Check your understanding →
(1) Could you retype everything in the tumor growth modeling abstract from "Kim Stuyckens, Stefaan" down to "development of resistance.", word for word?
(2) How would the tumor growth modeling abstract go on? Write what comes after its last sentence.

2007 - København - Denmark

PAGE 2007: Applications
Kim Stuyckens

Modeling Drug Effects and Resistance Development on Tumor Growth Dynamics

Kim Stuyckens, Stefaan Rossenu, Peter King, Janine Arts, Juan Jose Perez-Ruixo.

Johnson & Johnson Pharmaceutical Research & Development. Beerse. Belgium.

Objective: The objective of this study is to develop a semi-mechanistic model to quantify tumor growth dynamics, the anticancer drug effects and the development of resistance.

Methods: U87 human glioblastome cell lines were implanted subcutaneously into mice. One week after tumor inoculation, 317 mice bearing a palpable tumor were selected and randomized into control and treated groups, which included an oral anticancer drug treatment at doses ranging from X to 40X mg/m2 and given as continuous (once daily or once weekly) or intermittent dosing (daily for 7 consecutive days on a 14 days cycle or daily for 3 consecutive days on a 7 days cycle). A total of 1699 measurements of tumor volumes were modeled using NONMEM. An exponential growth model described the tumor dynamics in nontreated animals. In treated animals, the tumor growth rate of sensitive cells was decreased by a factor proportional to both drug concentration and number of proliferating sensitive tumor cells as previously described1. A transit compartmental system was used to model the process of cell death, which occurs at later times. In addition, sensitive tumor cells that became resistant were less sensitive to drug concentration and follow an exponential growth model, similarly to what has been reported earlier2. In absence of pharmacokinetic data, a "kinetics of drug action" model, as described by Jaqmin et al3, was used to characterize the time course of tumor growth. The model was evaluated using visual predictive check.

Dataset records:
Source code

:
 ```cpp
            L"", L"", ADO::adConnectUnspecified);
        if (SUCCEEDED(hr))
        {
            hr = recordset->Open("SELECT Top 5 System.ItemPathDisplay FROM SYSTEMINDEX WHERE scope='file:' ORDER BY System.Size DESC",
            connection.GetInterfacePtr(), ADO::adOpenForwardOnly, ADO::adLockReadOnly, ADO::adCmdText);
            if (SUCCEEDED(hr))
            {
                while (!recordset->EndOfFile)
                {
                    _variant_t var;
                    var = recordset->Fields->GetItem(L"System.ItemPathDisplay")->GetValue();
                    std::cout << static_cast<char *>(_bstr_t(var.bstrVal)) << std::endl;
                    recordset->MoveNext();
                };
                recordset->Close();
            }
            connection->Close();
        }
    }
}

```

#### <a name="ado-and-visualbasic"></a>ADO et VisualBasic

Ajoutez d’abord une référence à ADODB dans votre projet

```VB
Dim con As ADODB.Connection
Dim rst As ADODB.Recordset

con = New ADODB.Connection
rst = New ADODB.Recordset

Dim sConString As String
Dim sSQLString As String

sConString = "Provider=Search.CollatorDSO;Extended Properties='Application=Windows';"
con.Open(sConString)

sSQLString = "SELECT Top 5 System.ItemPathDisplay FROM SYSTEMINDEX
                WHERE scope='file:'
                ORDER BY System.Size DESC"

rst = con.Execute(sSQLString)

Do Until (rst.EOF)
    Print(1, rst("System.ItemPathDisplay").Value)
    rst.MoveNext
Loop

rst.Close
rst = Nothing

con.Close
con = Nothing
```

Responses by task →
(1)
Kim Stuyckens, Stefaan Rossenu, Peter King, Janine Arts, Juan Jose Perez-Ruixo.

Johnson & Johnson Pharmaceutical Research & Development. Beerse. Belgium.

Objective: The objective of this study is to develop a semi-mechanistic model to quantify tumor growth dynamics, the anticancer drug effects and the development of resistance.

(2)
Results: Typical value (%CV) of exponential tumor growth rate was 0.22 day-1 (11%). The drug effect on sensitive cells is 7 times higher than the effect on resistant cells. Damaged cells died after approximately 9 days and the resistance rate was estimated to be equal to 0.03 day-1. Visual predictive check confirmed that the model developed was suitable to describe the tumor cells dynamics in presence of anticancer treatment.

Conclusions: The integration of tumor growth data using modeling approach allows to characterize the dynamics of the tumor growth, to quantify the drug potency and to describe the development of drug resistant cells. This model can be used prospectively to optimize the design of future preclinical studies.

References:
[1]. Simeoni, M et al. Clinical Cancer Research 2004; 64, 1094-1101.
[2]. Chung, P et al. Antimicrobial Agents Chemother. 2006; 50: 2957-2965.
[3]. Jacqmin, P et al. J. Pharmacokinetics and Pharmacodynamics. 2007; 34: 57-85.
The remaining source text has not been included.